November 19, 2008

it is about faith communities

There is an inherent plurality to the gospel lesson for this Sunday that I think is often missed when read through the lens of American Christianity. All the nations - not everybody - are brought before the King of kings, and the righteous - not the good people - respond to the praises offered by the King of kings.

It is impossible for any one person to be able to feed the hungry, quench the thirsty, welcome the stranger, clothe the naked, care for the sick, and visit the imprisoned. It is the job of the faith community to recognize the gifts of its members and give permission to the cooks to feed, the well-drillers to quench, the hospitable to welcome, the giver to clothe, the compassionate to care, and the courageous to visit.

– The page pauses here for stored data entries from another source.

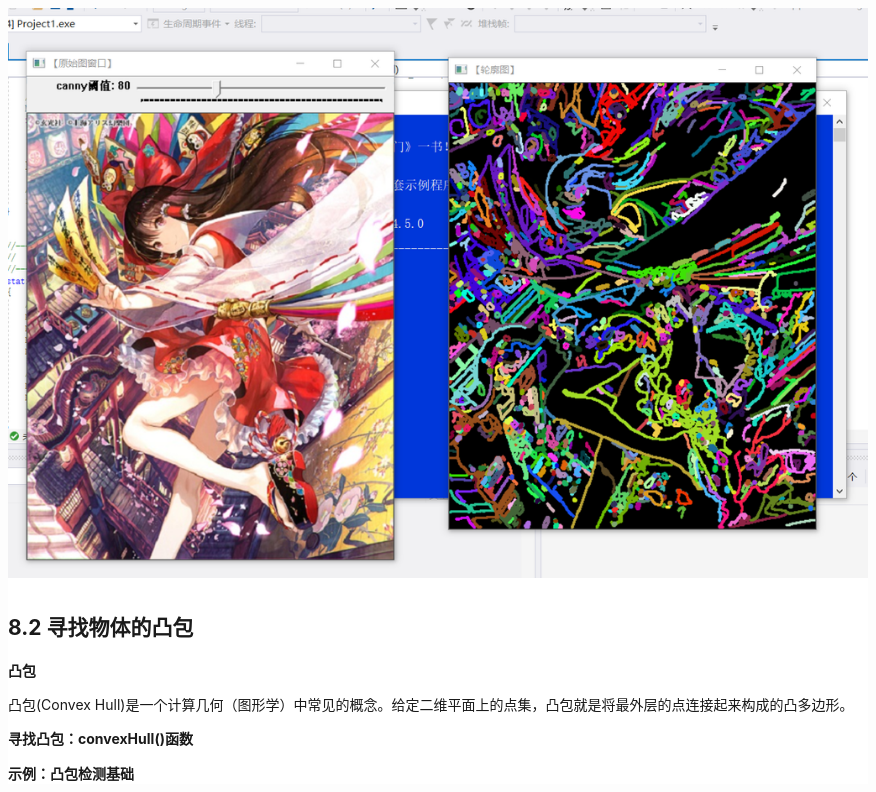 ![avatar](查找并绘制.png)

## 8.2 寻找物体的凸包

**凸包**

凸包(Convex Hull)是一个计算几何（图形学）中常见的概念。给定二维平面上的点集，凸包就是将最外层的点连接起来构成的凸多边形。

**寻找凸包：convexHull()函数**

**示例：凸包检测基础**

And even that, I think, is too narrow. Because it doesn't mention that faith communities were gathered, but the righteous, or as we might say the Church - catholic - universal. Some communities will be better equipped to feed while others are strategically placed to visit. But above all, the Church universal, is called to do all these things, even to the least.


Scott Petersen said...

What is a good protestant like yourself mentioning the catholic nature of our church. Me thinks me hears a closet ecumenist in me midst!

spankey said...

Just to be clear, Scott, I did not mention the catholic nature of "our church" but "the Church." Our church is a small (and growing smaller) portion of that catholicity, but in and of itself lacks much, just as every other denomination, baptist association, and independent church lacks much.